I stared at him, opened and shut my mouth in shock, then dashed off looking for boxes. Packing up everything in a day was gonna be impossible. And there'd be no chance to bad-mouth him to the girls.

We couldn't take any furniture, for Wilson had sold it lock, stock and barrel. It was just our personal effects, but we'd collected a lot of stuff over the past twenty years. "There's no way we're going to be able to take everything in one go," I told Wilson.

"Then prioritize, woman!" I looked at the pile of boxes that he had been filling, coming to the conclusion that he should be doing more than a bit of it too.

My next surprise was the truck. Both his car and mine had disappeared and in their place stood on big, rugged truck. I turned round, narrowed my eyes at him. "What's that?"

"Rancher transport," he said, already working at piling in the boxes. "Come on. If you hand them up to me, it'll be quicker."

"You're kidding me, aren't you? Most of these, there's no way I'm gonna be able to lift."

"Sal, your the wife of a rancher now. You need to toughen up."

The drive was long and pretty torturous.

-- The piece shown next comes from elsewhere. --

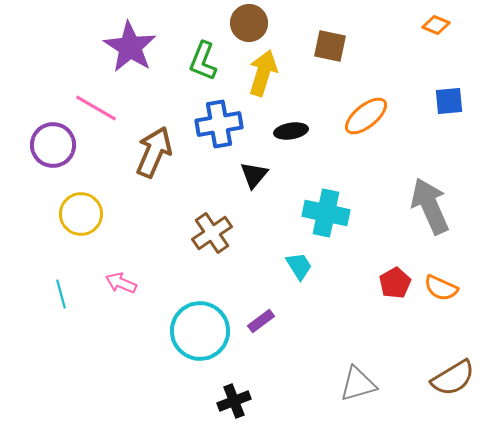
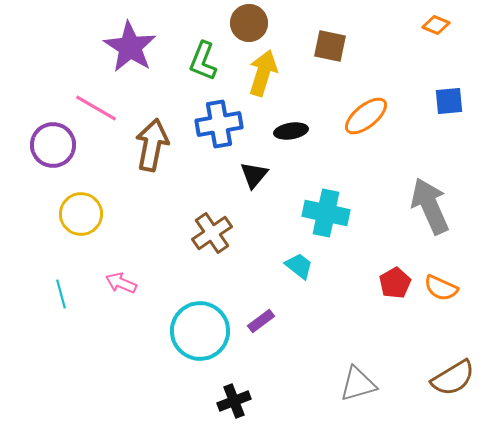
brown arrow: moved 2 px left, 7 px up; rotated 12 degrees counterclockwise
cyan trapezoid: rotated 20 degrees counterclockwise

I was not going to talk to him, no matter what, and when he tuned into a country music channel, I shut my eyes and bit my tongue. The motion of the truck sent me to sleep.

When I opened my eyes, it was almost dark. Wilson was turning off the road onto a smaller one. He broke the silence. "Welcome to your new home, Sal!"

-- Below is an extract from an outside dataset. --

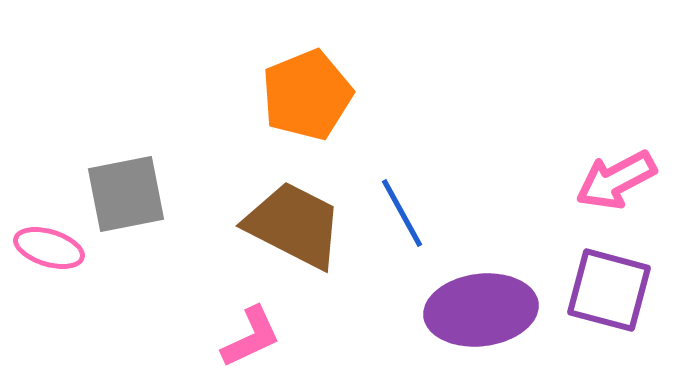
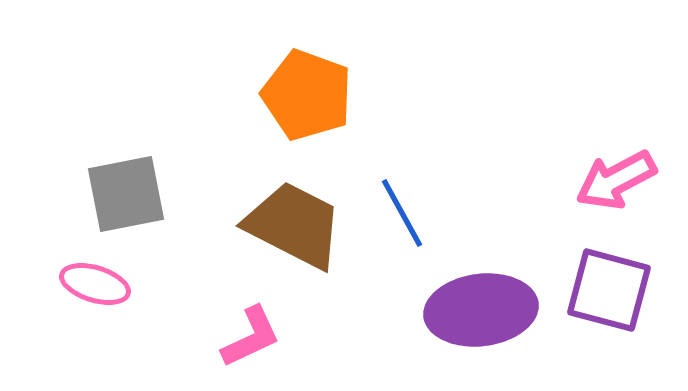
orange pentagon: rotated 30 degrees counterclockwise
pink ellipse: moved 46 px right, 36 px down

There were fields either side of us, rolling hills that stretched as far as I could see. The sudden screech made me scream out loud, and even Wilson pushed his foot on the brake pedal. Up in the sky I could see the shape of some massive creature, and the screech when it came again made me shudder. There was something primeval about it; it just didn't belong.

Finally it disappeared from view and Wilson picked up a bit on the accelerator. I squinted through the windows, thoroughly unnerved. What I saw in the gloom did not make me feel any better. Great hulking creatures were heading our way.

"Wilson, what kind of cattle are on this ranch?"

"You know, Sal," he said, "I never actually asked. I just assumed it would be, you know, normal cattle."

"Wilson, look out! There's something running straight at us and it sure doesn't look like a cow to me!" Did my voice convey my terror? I guess I'm never going to know, for ramming into the side of the truck is a triceratops, and it is not alone!